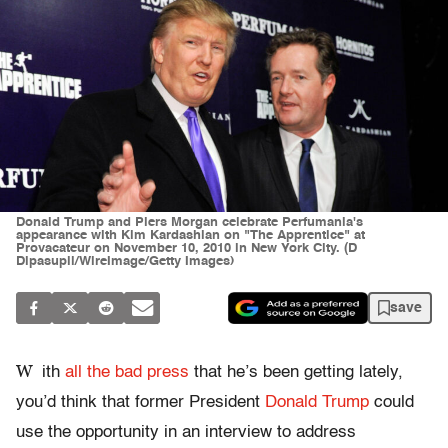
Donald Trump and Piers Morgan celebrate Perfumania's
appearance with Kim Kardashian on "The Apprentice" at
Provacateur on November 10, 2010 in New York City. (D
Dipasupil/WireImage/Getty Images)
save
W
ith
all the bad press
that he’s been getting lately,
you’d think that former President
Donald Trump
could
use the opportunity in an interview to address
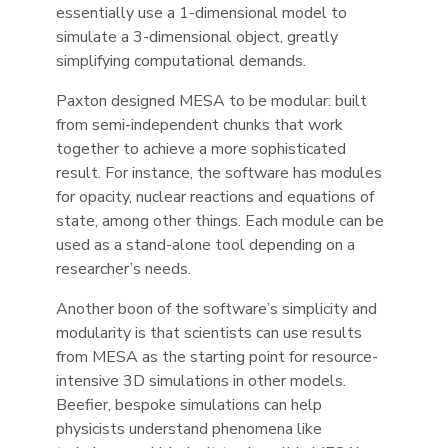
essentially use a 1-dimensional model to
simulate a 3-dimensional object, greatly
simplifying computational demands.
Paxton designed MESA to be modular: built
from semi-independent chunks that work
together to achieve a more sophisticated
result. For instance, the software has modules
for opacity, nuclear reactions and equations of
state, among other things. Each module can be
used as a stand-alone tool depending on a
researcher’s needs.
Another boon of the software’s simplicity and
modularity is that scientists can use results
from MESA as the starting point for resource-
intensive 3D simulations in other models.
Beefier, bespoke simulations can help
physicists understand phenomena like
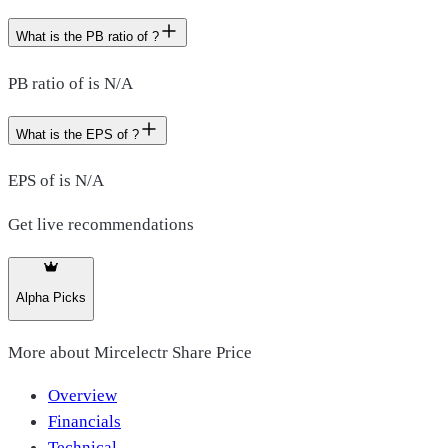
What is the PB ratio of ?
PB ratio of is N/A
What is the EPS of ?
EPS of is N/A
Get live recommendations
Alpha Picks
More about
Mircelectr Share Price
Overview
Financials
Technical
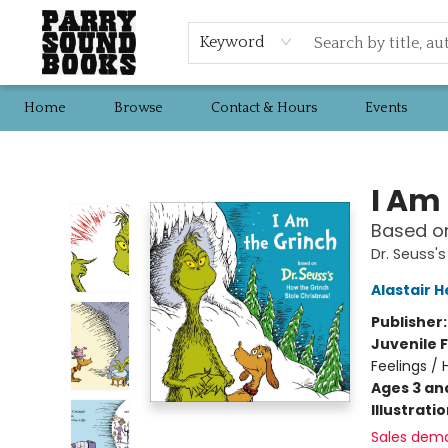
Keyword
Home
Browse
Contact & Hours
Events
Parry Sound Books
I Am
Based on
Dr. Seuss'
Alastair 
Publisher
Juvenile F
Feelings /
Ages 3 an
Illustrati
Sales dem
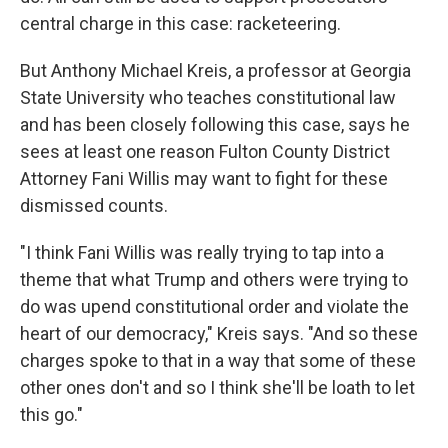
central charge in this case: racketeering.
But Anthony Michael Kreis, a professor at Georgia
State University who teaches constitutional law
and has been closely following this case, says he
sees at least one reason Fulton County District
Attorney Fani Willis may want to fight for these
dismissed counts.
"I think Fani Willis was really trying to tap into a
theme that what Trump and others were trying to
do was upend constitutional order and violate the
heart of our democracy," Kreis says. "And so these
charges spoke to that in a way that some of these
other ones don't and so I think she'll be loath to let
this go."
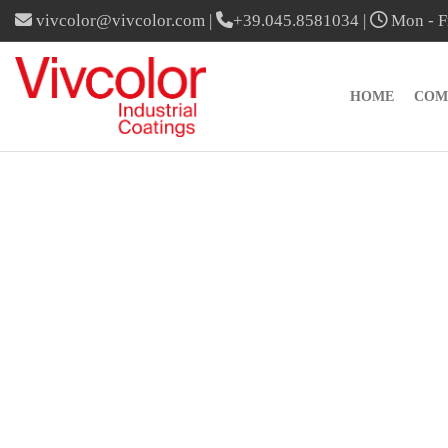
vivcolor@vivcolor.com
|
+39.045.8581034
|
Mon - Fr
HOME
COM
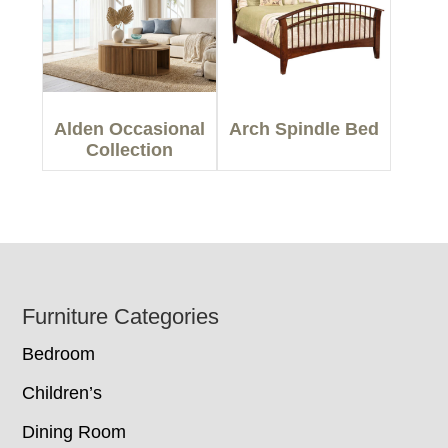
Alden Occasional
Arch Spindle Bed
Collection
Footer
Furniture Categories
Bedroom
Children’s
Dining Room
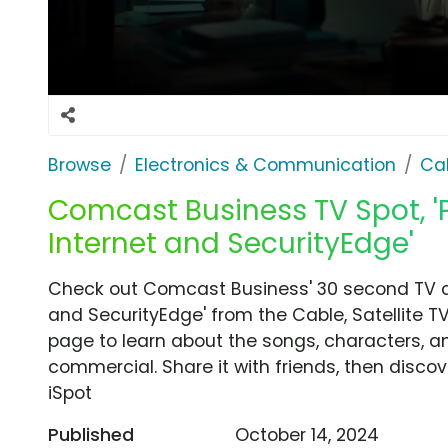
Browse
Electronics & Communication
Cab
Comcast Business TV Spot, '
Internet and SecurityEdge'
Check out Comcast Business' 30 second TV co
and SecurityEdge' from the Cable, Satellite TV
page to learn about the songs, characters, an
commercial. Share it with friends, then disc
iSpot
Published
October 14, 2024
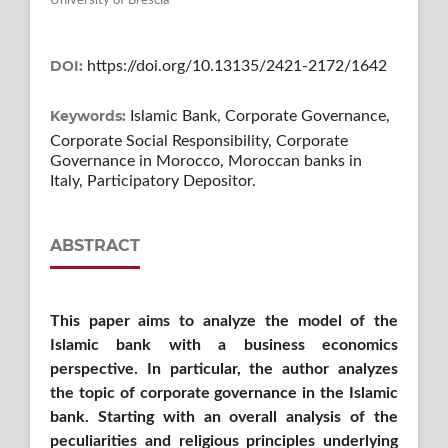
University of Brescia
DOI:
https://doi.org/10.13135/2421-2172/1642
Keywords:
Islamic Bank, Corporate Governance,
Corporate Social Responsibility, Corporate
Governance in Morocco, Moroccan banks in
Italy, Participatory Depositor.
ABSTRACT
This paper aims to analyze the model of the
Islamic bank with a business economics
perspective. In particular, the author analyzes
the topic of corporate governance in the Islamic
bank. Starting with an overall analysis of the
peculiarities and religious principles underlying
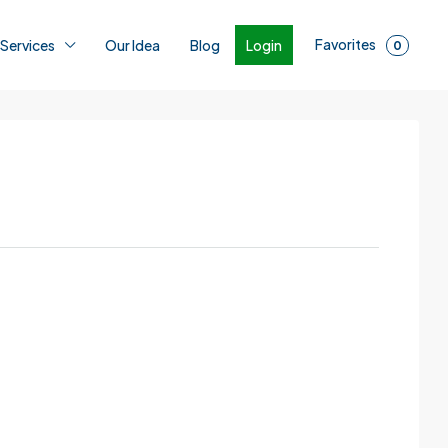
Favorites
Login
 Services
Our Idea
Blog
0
┄┄┄┄┄┄┄┄┄┄┄┄┄┄┄┄┄┄┄┄
*Work request:*
In the entries above, find each line with "case" and list it.

*Answer for this exercise:*
central charge in this case: racketeering.
and has been closely following this case, says he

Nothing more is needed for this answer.